It’s a contentious and controversial argument which has been debated for decades – and will probably still run for several decades more. Perhaps it will never end.
We’re talking about the battle of the sexes behind the wheel – are men better drivers than women, or is it the other way around?
Driving stereotypes are ingrained and hard to shift. Thus, female drivers are often tagged as unable to park properly – especially reversing into a parking space – while male motorists are too often seen as aggressive, fast driving types who would rather turn a one-hour journey into a six-hour trip than simply ask for directions.
But are these truths or myths? And in the ongoing contest of women drivers versus their male counterparts, who are the better drivers?
Recent research seems to favour females. In fact, the Telegraph reported both in 2015 and 2016 that surveys revealed women are the ‘better’ drivers. Tests on motorists while in the car and when approaching London’s busy Hyde Park Corner junction yielded a stronger performance from women, who scored 23.6 points from a maximum of 30. The male drivers monitored managed 19.8 points in comparison.
Some of the results showed clear divides between driving behaviours. For example, 14% of men were witnessed ‘cutting dangerously into traffic’ while only 1% of women were. When it came to ‘driving too close to the vehicle in front’, 27% of men did so; only 4% of women did. And 79% of female drivers were considered to have shown ‘adequate use of mirrors’ compared to just 46% of men. Of course, this isn’t a definitive verdict but an interesting sample study.
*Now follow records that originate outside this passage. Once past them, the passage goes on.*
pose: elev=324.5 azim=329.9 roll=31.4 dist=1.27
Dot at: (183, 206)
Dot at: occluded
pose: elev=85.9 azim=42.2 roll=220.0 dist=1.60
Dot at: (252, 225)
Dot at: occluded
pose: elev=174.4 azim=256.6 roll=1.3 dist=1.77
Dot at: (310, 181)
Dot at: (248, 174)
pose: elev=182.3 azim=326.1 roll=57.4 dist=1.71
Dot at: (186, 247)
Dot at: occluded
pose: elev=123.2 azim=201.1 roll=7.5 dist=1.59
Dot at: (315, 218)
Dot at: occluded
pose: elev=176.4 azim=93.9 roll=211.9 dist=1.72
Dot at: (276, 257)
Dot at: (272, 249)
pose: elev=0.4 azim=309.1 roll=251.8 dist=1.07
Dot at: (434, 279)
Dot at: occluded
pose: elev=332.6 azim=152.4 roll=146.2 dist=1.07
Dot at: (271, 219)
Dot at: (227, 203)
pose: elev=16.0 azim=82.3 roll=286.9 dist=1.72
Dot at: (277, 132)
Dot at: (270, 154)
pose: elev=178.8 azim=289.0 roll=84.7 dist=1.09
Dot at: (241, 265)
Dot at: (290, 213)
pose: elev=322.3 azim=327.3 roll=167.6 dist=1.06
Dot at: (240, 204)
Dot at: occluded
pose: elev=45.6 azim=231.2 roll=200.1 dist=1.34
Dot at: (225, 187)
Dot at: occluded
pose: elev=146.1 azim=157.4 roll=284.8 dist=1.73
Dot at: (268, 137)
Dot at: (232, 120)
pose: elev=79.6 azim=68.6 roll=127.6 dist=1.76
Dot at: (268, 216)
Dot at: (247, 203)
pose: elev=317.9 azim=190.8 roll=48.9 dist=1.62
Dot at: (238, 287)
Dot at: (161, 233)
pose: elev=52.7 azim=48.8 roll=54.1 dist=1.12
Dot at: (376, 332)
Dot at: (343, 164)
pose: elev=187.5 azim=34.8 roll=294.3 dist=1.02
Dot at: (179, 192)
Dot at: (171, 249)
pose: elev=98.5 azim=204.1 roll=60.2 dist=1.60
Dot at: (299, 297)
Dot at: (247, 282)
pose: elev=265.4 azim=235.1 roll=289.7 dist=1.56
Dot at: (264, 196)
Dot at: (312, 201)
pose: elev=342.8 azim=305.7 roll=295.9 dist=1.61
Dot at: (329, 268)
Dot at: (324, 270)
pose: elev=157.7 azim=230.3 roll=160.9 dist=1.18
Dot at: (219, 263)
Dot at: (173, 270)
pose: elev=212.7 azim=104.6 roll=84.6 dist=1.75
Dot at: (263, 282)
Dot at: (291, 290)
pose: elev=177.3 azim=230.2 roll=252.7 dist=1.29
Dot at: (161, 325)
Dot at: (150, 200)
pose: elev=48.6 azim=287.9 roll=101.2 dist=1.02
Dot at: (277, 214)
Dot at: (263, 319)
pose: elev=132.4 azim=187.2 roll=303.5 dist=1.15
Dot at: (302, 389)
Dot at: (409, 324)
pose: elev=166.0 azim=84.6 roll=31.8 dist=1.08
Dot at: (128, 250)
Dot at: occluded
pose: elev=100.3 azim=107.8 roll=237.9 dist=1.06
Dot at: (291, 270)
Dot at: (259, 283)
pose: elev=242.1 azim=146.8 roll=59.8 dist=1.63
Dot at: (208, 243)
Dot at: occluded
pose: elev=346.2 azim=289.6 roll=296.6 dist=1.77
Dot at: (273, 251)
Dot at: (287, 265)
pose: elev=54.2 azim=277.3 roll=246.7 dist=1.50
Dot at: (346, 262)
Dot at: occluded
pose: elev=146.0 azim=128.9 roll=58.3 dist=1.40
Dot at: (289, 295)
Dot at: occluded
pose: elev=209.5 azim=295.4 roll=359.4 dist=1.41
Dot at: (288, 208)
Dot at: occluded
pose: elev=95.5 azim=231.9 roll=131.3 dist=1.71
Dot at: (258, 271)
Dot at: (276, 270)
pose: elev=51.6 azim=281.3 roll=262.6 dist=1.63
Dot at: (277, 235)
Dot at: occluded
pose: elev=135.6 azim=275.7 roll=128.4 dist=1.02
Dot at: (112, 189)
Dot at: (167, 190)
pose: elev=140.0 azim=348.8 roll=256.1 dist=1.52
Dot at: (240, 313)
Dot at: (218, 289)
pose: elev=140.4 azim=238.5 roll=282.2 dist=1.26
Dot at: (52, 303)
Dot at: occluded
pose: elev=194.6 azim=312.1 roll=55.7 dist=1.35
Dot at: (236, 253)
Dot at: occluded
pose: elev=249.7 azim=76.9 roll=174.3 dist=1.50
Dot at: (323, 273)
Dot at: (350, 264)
Meanwhile, in this article titled 13 driving myths uncovered created by RAC Breakdown cover – data from an NCP survey suggested women were also more skilled at parking than men. It used surveillance on 2,500 drivers across 700 NCP car parks to come to the conclusion that while men were quicker at parking, women were more likely to park cars ‘in the middle of a bay’.
Driving proficiency obviously has a bearing on road safety but also insurance costs. Historically, primarily because male drivers are involved in a higher proportion of road traffic accidents, they were typically charged more for insurance than women. However, an EU ruling in December 2012 prevented insurance companies from discriminating on the basis of gender alone, instead pricing premiums of other data. What happens to that ruling in the wake of the Brexit decision remains to be seen.
What’s interesting is that, according to an article published by the Guardian earlier in 2017, instead of the price gap between men and women narrowing, it has widened. Back in 2012, it says, male drivers paid on average £27 more for an annual car insurance policy. Now, that amount has grown to £101. Despite the ruling, in general terms, women drivers have benefited from insurance pricing. Men are still considered higher risk. Instead, insurers are increasingly using more targeted data and analysing specific factors such as age, driving history and occupation calculate premiums based on the probability of risk.
As an extension of that, telematics – also known as black box – insurance is a way of monitoring driver behaviour and performance, as a means of rewarding safer drivers with lower premiums. It can track braking and acceleration to calculate a driving ‘score’ which could then lead to a reduced price at renewal time.
This means, regardless of whether you’re a man or woman, you have the ability to lower your insurance costs by driving carefully and responsibly – although black box insurance is usually available to younger motorists only.